La proposta della quinta internazionale, le analogie con la prima, la battaglia delle idee da condurvi dentro.
È passato più di un anno dall’incontro internazionale dei partiti di sinistra (incontro al quale hanno partecipato 55 partiti, tra cui Rifondazione Comunista, provenienti da 39 paesi di tutti i altri continenti) e dalla proposta, lì formulata, da parte di Hugo Chávez, presidente della repubblica venezuelana: quella di costruire una quinta Internazionale rivoluzionaria che raccogliesse l’eredità delle quattro precedenti.
Non se ne sente più parlare e questo, in un momento in cui la crisi irreversibile e simultanea del capitalismo globale richiederebbe un’organizzazione internazionale capace di rovesciarlo (già agli albori del movimento operaio, Marx e Engels scrivevano nel nostro manifesto che “i lavoratori non hanno patria”), porta a galla i timori di chi pensa che questa proposta possa partorire solo uno strumento per le diplomazie delle burocrazie dei partiti con l’obiettivo di incontrarsi qualche volta all'anno e produrre un paio di risoluzioni per poi farle rimanere sulla carta.
Tuttavia per i giovani, i lavoratori e la sinistra la questione non può essere elusa: le diverse organizzazioni internazionali della sinistra anticapitalista esistenti oggi sono lo specchio della frammentazione che in Italia conosciamo da vicino (se guardiamo alle recenti scissioni da Rifondazione vediamo che ognuna di queste, Pcl, Pdac e Sinistra critica, ha un suo referente internazionale) e tale frammentazione, ahinoi, contribuisce a mantenere il marxismo in quell’angolino dove è stato riposto da decenni di egemonia capitalista e dalle sconfitte del movimento operaio.
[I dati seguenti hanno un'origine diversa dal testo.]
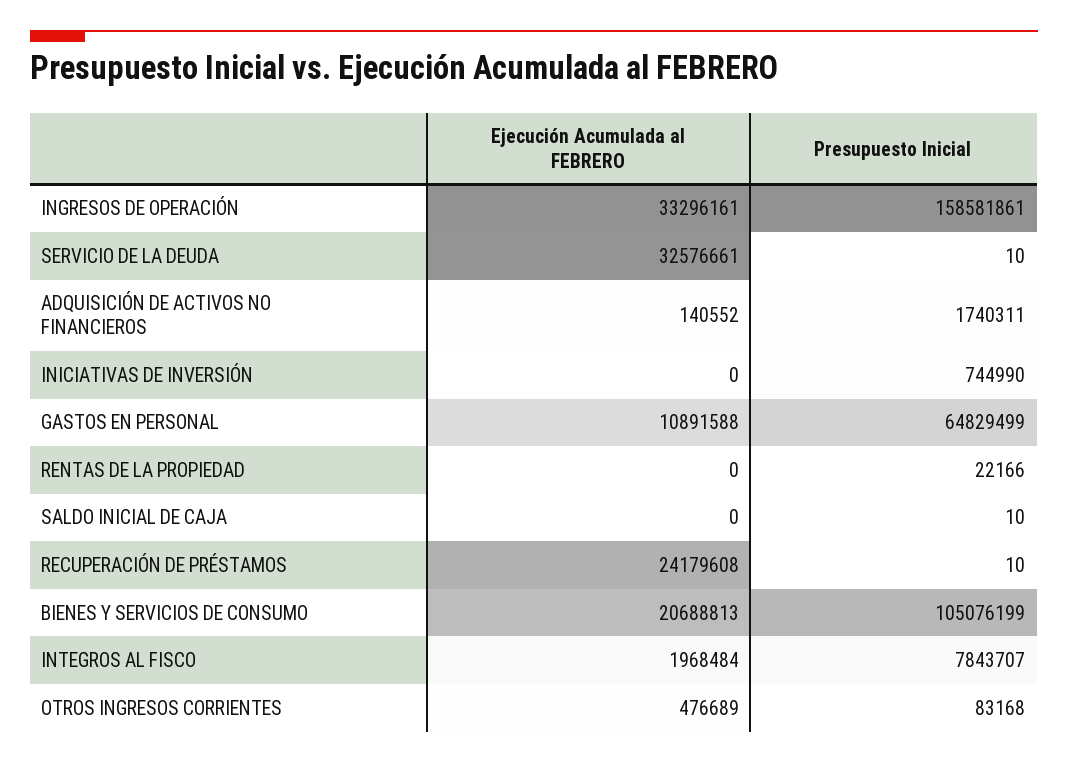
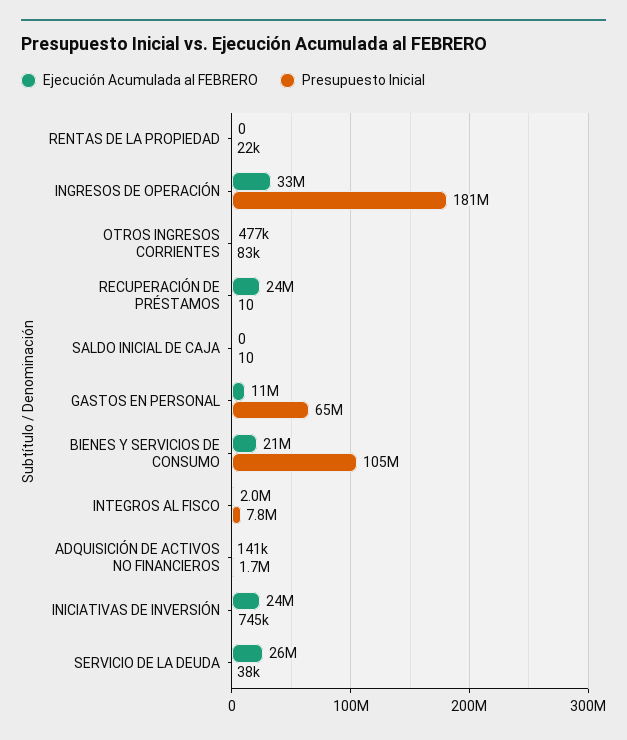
Presupuesto Inicial, INGRESOS DE OPERACIÓN: 158581861 -> 181000000
Ejecución Acumulada al FEBRERO, SERVICIO DE LA DEUDA: 32576661 -> 26000000
Presupuesto Inicial, SERVICIO DE LA DEUDA: 10 -> 38000
Ejecución Acumulada al FEBRERO, INICIATIVAS DE INVERSIÓN: 0 -> 24000000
Per noi, che troviamo ispirazione nel programma di transizione di Trotskij, vedere tante “quarte internazionali” che non dialogano neppure tra di loro ne è la dimostrazione. Un’organizzazione di massa invece, sia a livello nazionale (come il partito della sinistra di classe per il quale lavoriamo) che internazionale (come la quinta, che trova fondamento nelle rivoluzioni latinoamericane), pur non nascendo per filo e per segno come vorremmo noi, sarebbero una grossa opportunità per la diffusione su larga scala delle idee del marxismo rivoluzionario nella battaglia delle idee in alternativa alle tendenze riformiste che certamente non mancheranno.
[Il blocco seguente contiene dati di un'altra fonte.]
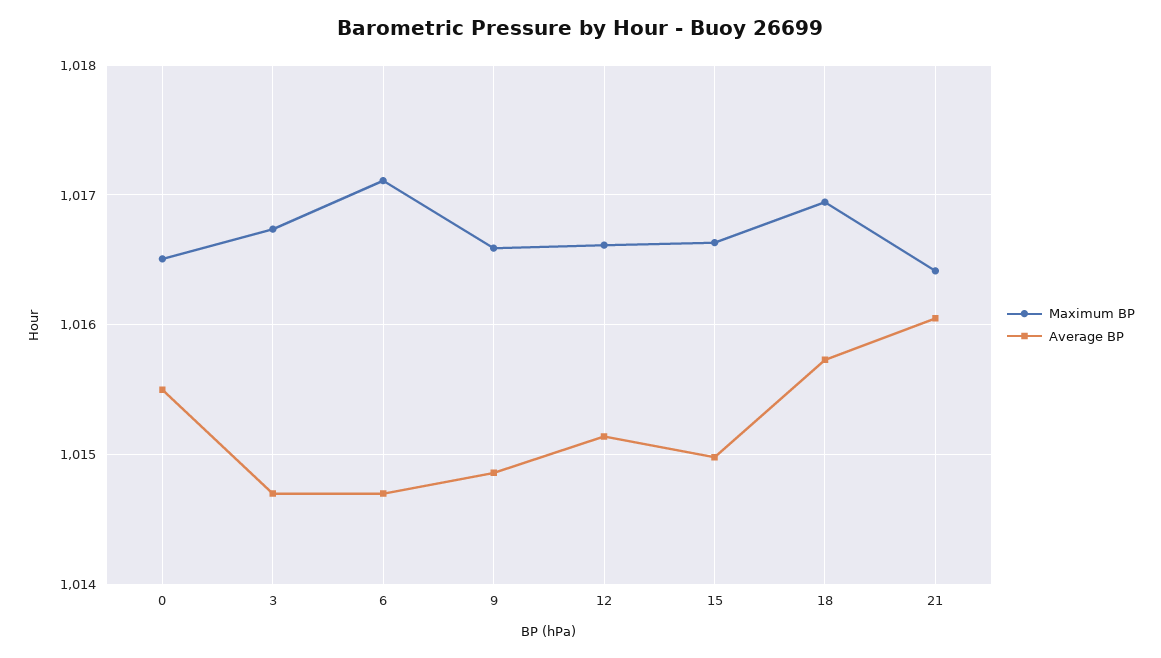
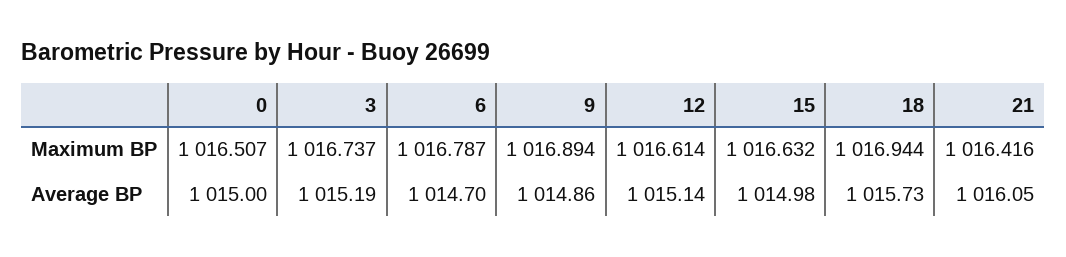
Average BP, 0: 1015.5 -> 1015
Average BP, 3: 1014.7 -> 1015.19
Maximum BP, 6: 1017.1 -> 1016.787
Maximum BP, 9: 1016.6 -> 1016.894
La prima internazionale, che sorse in seguito alla Lega dei comunisti del 1847, anch’essa a carattere internazionale, nacque nel 1864, non era rivoluzionaria e al suo interno non c’erano solo i marxisti: erano presenti infatti sindacalisti riformisti britannici, proudhoniani francesi, mazziniani italiani, anarchici e altri. Combinando la fermezza sui principi una grande flessibilità tattica, gradualmente Marx ed Engels conquistarono la maggioranza raggiungendo lo scopo di gettare le basi teoriche per un'internazionale che (almeno formalmente) si dichiarava marxista, la Seconda. Anche se è vero che non si impedì la degenerazione riformista dei vari partiti membri, fino al criminale voto per la Prima guerra mondiale. Con lo stesso obiettivo di conquista della maggioranza i marxisti del XXI secolo devono vedere la quinta internazionale: una strada tutta in salita (come del resto lo è quella del conflitto di classe) ma necessaria per il raggiungimento dei nostri obiettivi.
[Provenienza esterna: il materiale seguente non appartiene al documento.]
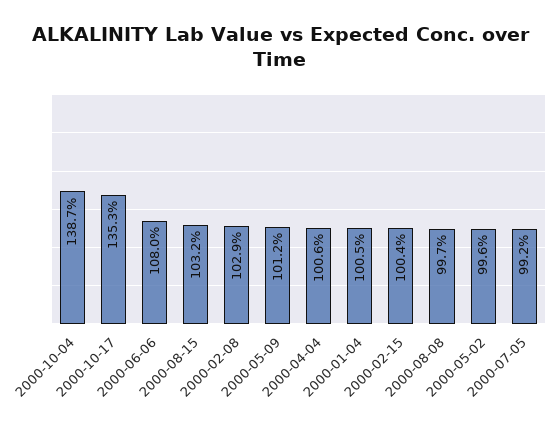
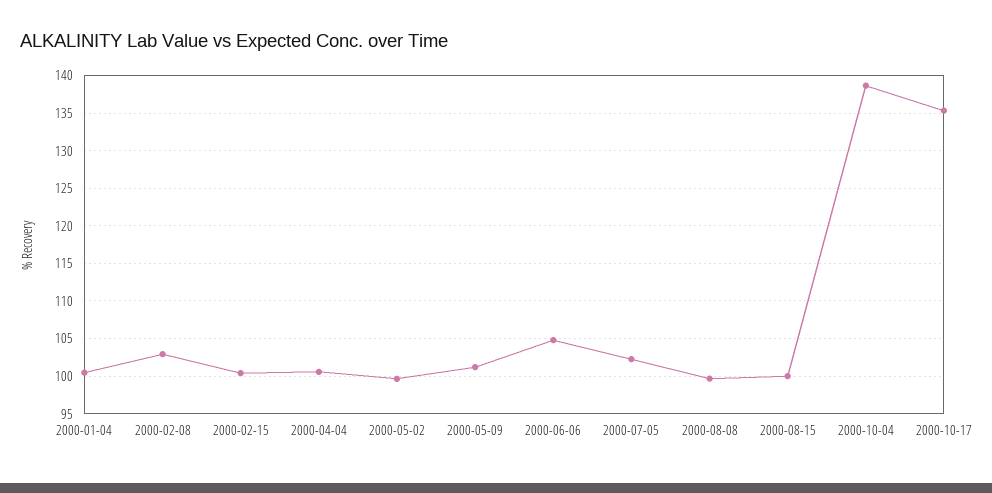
2000-06-06: 108 -> 105
2000-08-15: 103.2 -> 100
2000-07-05: 99.2 -> 102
L’internazionalismo per Marx ed Engels non era un capriccio, o il risultato di considerazioni sentimentali. Nasceva naturalmente dal fatto che il capitalismo si sviluppa come un sistema che travalica i confini. Le tragedie passate come lo stalinismo (che ha teorizzato il “socialismo in un solo paese” e che ha sciolto la terza internazionale) sono errori che devono essere accantonati allo stesso modo del riformismo.
Ora più che mai, alla sua crisi, occorre una risposta organizzata, uguale e contraria per la costruzione di un ordine nuovo mondiale fondato sulla gestione collettiva delle risorse, sulla pianificazione democratica della produzione e della distribuzione dei beni e sulla democrazia consiliare.